Dense de, eda: cümlelerin
kostümleri. Düşünüyorum da o kadar eren ile seni. Fark yok, kişilik dışında
kelam edişinizde o ak başlangıçtan beri. Hallac, Yunus, Şems, Mevlânâ, Hafî...
bekanın dünyadaki mavi, sarı, kırmızı... düzlemleri. Bazı erenlerin sözü,
leblebi gibi, bazılarının sıcak çikolatalar gibi dökmeleri...
Her meşrep, aşkın bir yorumcusu.
Böyle de olsa ey irfan erenleri! Dünya günlerinin cuma gibi geçenleri!

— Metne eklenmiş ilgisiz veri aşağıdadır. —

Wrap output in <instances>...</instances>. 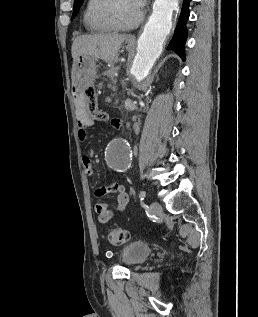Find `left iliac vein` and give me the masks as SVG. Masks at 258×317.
Instances as JSON below:
<instances>
[{"instance_id": "4c4485c4", "label": "left iliac vein", "mask_w": 258, "mask_h": 317, "mask_svg": "<svg viewBox=\"0 0 258 317\" xmlns=\"http://www.w3.org/2000/svg\"><path fill=\"white\" fill-rule=\"evenodd\" d=\"M150 206L154 216H159V214L163 212V207L160 205L159 202H152Z\"/></svg>"}]
</instances>
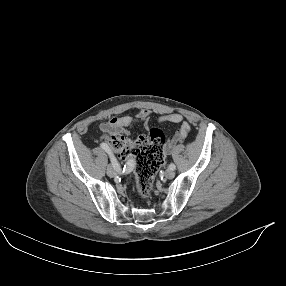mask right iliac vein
Returning <instances> with one entry per match:
<instances>
[{
  "mask_svg": "<svg viewBox=\"0 0 286 286\" xmlns=\"http://www.w3.org/2000/svg\"><path fill=\"white\" fill-rule=\"evenodd\" d=\"M116 172L117 171H116V169L113 166L109 165L107 167V174H108V176L113 177V176L116 175Z\"/></svg>",
  "mask_w": 286,
  "mask_h": 286,
  "instance_id": "obj_1",
  "label": "right iliac vein"
}]
</instances>
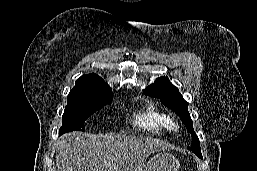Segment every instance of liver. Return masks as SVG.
<instances>
[{"label": "liver", "instance_id": "obj_1", "mask_svg": "<svg viewBox=\"0 0 257 171\" xmlns=\"http://www.w3.org/2000/svg\"><path fill=\"white\" fill-rule=\"evenodd\" d=\"M167 148L153 138L71 132L57 143L56 165L58 171H144L147 157Z\"/></svg>", "mask_w": 257, "mask_h": 171}]
</instances>
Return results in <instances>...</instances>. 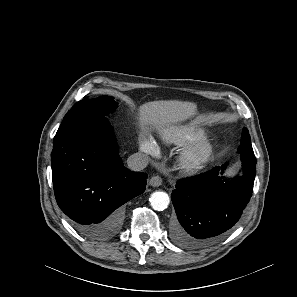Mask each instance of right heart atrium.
Masks as SVG:
<instances>
[{"instance_id":"obj_1","label":"right heart atrium","mask_w":297,"mask_h":297,"mask_svg":"<svg viewBox=\"0 0 297 297\" xmlns=\"http://www.w3.org/2000/svg\"><path fill=\"white\" fill-rule=\"evenodd\" d=\"M140 150L146 154L154 155L156 153V145L150 138H142L140 141Z\"/></svg>"}]
</instances>
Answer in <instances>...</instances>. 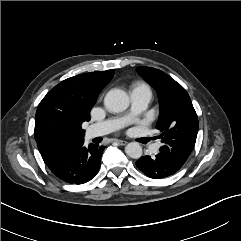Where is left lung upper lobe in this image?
Masks as SVG:
<instances>
[{"mask_svg":"<svg viewBox=\"0 0 241 241\" xmlns=\"http://www.w3.org/2000/svg\"><path fill=\"white\" fill-rule=\"evenodd\" d=\"M138 73L158 93L160 115L156 128L163 145L158 154L182 167L195 145L198 117L186 90L166 73L152 67H138Z\"/></svg>","mask_w":241,"mask_h":241,"instance_id":"5c2ea615","label":"left lung upper lobe"}]
</instances>
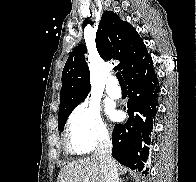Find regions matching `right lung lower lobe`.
Wrapping results in <instances>:
<instances>
[{"instance_id": "98d812e1", "label": "right lung lower lobe", "mask_w": 196, "mask_h": 182, "mask_svg": "<svg viewBox=\"0 0 196 182\" xmlns=\"http://www.w3.org/2000/svg\"><path fill=\"white\" fill-rule=\"evenodd\" d=\"M128 85L129 119L116 124L112 133V156L131 169L144 170L148 158L153 120L157 113L159 85L151 56L125 77ZM147 174V171H143Z\"/></svg>"}]
</instances>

Erenlerin en büyük özellikleri
sevgide sahabelerden sonra gelmeleri. O’nu, imkânı kalmamış dünya gözüyle değil
kalp gözü ile görmeye gitmeleri. Bu açıdan Veysel Karanî değil mi, erenlerin
ilk örneği.
Sezgi, bilginin çatısında gezen
tıkırtı. Bilimin bilinme emeli, cama vuran kanadı.
Ancak Veysel’in içerden hissetme
arzusu, kapıyı dışarıdan çaldırmadı mı?
Peygamber kokusu, elinde zarf gibi
açılmadı mı?
Temiz
havalar gibi.
Medine’den
getirdi de Veysel’in özü, Medine’ye götürmedi mi?
Nasıl?
Neyi?
Bunu
öz’lere çok söyledi. O Saf sevginin dili: İnsan, candan dilemeli.
Veysel’in sözleri ve halleri,
insanlığa sonra da gelecek erenlerin muradını tümledi.
Veysel, uzaktaki evinin penceresinden Peygamber
otağı yönüne hep özlemle bakan biri. Veysel, canın aşka hatır durduğu günlere
geçirir beni. Veysel gönül tarihimizin en güzel yeri.